=== Text zum Lesen ===

Letztes Update am Mi, 07.11.2018 10:51

APAOnlineticker / Tiroler Tageszeitung Onlineausgabe


Kosovos Regierung erhöhte Zölle für Waren aus Serbien und Bosnien



Prishtina (Pristina)/Belgrad/Sarajevo (APA) - Kosovos Regierung hat am Dienstagnachmittag für heftigen Protest in Belgrad mit der Entscheidung gesorgt, die Zölle auf Waren aus Serbien und Bosnien-Herzegowina um 10 Prozent zu erhöhen. Um eine Erläuterung der Maßnahme wurde Prishtina unterdessen auch von Brüssel ersucht.

===

Deine Aufgaben:
- 1) Schreib aus dem Artikel über Kosovos Zölle das Stück Wort für Wort ab, das mit „Prishtina (Pristina)/Belgrad/Sarajevo (APA)“ anfängt und mit „von Brüssel ersucht.“ aufhört.
- 2) Um wie viel Prozent erhöhte Kosovos Regierung laut dem Artikel über Kosovos Zölle die Zölle auf Waren aus Serbien und Bosnien-Herzegowina?

=== Gegebene Daten ===

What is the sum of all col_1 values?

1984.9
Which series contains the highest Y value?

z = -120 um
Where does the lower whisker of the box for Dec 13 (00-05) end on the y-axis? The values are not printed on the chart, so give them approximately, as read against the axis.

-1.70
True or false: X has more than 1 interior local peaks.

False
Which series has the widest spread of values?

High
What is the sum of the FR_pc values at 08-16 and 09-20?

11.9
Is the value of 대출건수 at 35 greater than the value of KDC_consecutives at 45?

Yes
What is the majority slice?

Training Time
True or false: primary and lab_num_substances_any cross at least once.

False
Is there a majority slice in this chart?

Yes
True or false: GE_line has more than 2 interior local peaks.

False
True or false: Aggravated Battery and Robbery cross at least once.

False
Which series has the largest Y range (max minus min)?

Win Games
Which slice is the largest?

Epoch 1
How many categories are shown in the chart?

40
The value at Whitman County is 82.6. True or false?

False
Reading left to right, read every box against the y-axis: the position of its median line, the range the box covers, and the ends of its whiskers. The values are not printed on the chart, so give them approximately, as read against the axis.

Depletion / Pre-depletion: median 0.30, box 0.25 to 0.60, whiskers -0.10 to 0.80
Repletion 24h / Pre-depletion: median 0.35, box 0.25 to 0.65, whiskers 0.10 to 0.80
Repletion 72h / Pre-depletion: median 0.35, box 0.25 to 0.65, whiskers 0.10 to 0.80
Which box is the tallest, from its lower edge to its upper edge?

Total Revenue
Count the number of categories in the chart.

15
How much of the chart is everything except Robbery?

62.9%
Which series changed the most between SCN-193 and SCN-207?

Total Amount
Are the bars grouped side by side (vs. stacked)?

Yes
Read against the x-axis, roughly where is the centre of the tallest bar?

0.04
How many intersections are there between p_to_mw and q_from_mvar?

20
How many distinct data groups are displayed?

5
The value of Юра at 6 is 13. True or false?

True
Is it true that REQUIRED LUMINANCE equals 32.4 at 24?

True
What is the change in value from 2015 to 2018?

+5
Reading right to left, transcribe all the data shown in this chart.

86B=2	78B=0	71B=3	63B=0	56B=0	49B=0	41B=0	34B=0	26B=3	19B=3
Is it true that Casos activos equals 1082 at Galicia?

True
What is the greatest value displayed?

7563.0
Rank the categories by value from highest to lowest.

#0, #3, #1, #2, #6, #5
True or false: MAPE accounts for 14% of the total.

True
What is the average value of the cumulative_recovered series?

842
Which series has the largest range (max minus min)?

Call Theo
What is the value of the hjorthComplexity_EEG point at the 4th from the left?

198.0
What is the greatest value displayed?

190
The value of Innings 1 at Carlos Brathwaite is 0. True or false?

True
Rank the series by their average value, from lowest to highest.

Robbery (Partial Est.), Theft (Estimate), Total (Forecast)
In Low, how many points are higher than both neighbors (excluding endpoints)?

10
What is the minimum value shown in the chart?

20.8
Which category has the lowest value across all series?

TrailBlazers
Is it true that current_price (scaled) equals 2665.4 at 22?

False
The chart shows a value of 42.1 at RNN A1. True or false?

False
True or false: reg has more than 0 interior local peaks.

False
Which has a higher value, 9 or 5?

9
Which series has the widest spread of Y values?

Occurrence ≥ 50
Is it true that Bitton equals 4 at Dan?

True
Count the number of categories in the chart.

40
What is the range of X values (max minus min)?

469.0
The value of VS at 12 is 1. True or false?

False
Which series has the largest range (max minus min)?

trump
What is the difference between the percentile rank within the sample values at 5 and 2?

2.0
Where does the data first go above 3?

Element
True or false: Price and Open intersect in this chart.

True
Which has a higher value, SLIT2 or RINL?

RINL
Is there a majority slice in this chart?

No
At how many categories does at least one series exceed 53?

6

===

Die Lösungen:
- 1)
Prishtina (Pristina)/Belgrad/Sarajevo (APA) - Kosovos Regierung hat am Dienstagnachmittag für heftigen Protest in Belgrad mit der Entscheidung gesorgt, die Zölle auf Waren aus Serbien und Bosnien-Herzegowina um 10 Prozent zu erhöhen. Um eine Erläuterung der Maßnahme wurde Prishtina unterdessen auch von Brüssel ersucht.

- 2) Um 10 Prozent.